Narrative and accountability

Some challenging (and sobering) corollaries to MacIntyre’s attention to life as narrative.

I am forever whatever I have been at any time for others — and I may be called upon at any time to answer for it — no matter how changed I may be now. There is no way of founding my identity — or lack of it — on the psychological continuity or discontinuity of the self. The self inhabits a character whose unity is given as the unity of a character.

To be the subject of a narrative that runs from one’s birth to one’s death is is, I remarked earlier, to be accountable for the actions and experiences that compose a narratable life. It is, that is, to be open to being asked to give a certain kind of account of what one did or what happened to one or what one witnessed at any earlier point in one’s life…

The other aspect of narrative selfhood is correlative: I am not only accountable, I am one who can always ask others for an account, who can put others to the question. I am part of their story, as they are part of mine. The narrative of any one life is part of an interlocking set of narratives. Moreover, this asking for and giving of accounts itself plays an important part in constituting narratives.

— from After Virtue

Life and narrative

From Alasdair MacIntyre in After Virtue:

Narrative is not the work of poets, dramatists and novelists reflecting on events which had no narrative order before one was imposed by the singer or the writer; narrative form is neither disguise not decoration. Barbary Hardy has written that ‘we dream in narrative, day-dream in narrative, remember, anticipate, hope, despair, believe, doubt, plan, revise, criticize, construct, gossip, learn, hate and love by narrative.’

This has of course been denied in recent debates. Luis O. Mink, quarrelling with Barabara Hardy’s view, has asserted: ‘Stories are not lived but told. Life has no beginnings, middles or ends; there are meetings, but the start of an affair belongs to the story we tell ourselves later, and there are partings, but final partings only in the story. There are hopes, plans, battles and ideas, but only in retrospective stories are hopes unfulfilled, plans miscarried, battles decisive, and ideas seminal. Only in the story is it America which columbus discovers and only in the story is the kingdom lost for want of a nail.’

MacIntyre agrees with Hardy that we not only understand life through narratives but that life is inherently intelligible and storied. He argues that the elements of narrative are so bound up in life that to separate them out as retrospective impositions is wrong. We hope and plan in the middle of the story, we find things tragic or comic in the middle – how can this identification be made without knowing the end unless narrative is inherent in life? And what would a life stripped of narrative even look like? Can one picture it in a such a way that no narrative cries out for recognition?

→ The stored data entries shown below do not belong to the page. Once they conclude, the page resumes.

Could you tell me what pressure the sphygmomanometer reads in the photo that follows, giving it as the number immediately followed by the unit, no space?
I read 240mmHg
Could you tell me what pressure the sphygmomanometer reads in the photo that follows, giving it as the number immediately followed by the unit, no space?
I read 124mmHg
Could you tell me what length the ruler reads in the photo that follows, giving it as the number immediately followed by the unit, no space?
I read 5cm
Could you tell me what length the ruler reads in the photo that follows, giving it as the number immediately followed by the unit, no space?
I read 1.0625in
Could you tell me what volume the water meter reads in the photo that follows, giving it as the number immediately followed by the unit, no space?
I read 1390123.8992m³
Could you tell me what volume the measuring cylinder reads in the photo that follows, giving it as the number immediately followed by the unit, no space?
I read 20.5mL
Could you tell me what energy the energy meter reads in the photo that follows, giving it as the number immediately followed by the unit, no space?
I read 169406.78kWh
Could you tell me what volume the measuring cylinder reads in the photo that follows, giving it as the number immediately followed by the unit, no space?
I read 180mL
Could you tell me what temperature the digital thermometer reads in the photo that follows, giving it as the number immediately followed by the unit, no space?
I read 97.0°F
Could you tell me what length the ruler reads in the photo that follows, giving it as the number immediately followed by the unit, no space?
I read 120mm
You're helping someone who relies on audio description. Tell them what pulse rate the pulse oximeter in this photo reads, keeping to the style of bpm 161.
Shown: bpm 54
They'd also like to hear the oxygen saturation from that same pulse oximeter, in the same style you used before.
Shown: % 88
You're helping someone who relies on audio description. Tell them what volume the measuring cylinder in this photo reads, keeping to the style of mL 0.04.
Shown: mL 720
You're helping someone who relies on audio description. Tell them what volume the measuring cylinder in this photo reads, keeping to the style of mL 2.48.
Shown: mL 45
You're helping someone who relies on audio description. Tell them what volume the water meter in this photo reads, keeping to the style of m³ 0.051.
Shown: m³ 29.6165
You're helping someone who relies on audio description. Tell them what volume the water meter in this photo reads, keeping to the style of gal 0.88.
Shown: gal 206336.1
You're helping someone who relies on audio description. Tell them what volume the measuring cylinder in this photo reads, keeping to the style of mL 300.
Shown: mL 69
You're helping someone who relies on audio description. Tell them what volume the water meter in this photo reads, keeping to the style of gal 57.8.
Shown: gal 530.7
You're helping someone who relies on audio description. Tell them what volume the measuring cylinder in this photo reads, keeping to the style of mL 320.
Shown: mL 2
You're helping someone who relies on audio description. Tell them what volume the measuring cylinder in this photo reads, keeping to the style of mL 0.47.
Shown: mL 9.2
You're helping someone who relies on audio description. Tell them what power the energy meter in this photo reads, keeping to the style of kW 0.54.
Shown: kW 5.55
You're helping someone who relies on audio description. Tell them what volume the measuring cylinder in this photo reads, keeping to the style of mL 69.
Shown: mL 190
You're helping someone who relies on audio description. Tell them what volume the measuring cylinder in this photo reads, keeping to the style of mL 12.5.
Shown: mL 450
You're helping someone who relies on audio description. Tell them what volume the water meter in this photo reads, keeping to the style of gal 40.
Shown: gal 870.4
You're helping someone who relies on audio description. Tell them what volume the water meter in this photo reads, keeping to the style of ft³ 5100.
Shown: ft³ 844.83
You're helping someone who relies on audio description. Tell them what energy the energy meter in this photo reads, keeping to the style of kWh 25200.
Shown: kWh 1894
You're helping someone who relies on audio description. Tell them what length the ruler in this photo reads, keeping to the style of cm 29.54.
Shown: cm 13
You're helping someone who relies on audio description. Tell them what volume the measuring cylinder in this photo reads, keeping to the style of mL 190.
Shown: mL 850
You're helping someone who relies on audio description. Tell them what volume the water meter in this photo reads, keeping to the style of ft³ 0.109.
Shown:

I think MacIntyre’s arguments do not justify the full strength of his conclusion. At best he can say that Mink’s position is facile – it may not be logically wrong but it does not account for the complexity of how we experience life. But it strikes me that it is more MacIntyrean not to expect an answer to this question via argument. What is true about life and narrative must be sustainable by actual lived lives. Our belief on the question of life and narrative the quotes above raise must be narrated as well. And which would be more convincing: a life that can coherently trace a narrative of its life intertwined with belief that it inhabited a real (broken, troubled, often incoherent) story all along, or a life that must narrate even the belief it held that all meaning is retrospective as another imposed story? I see a very definite distinction, if I can give no argument for the one over the other.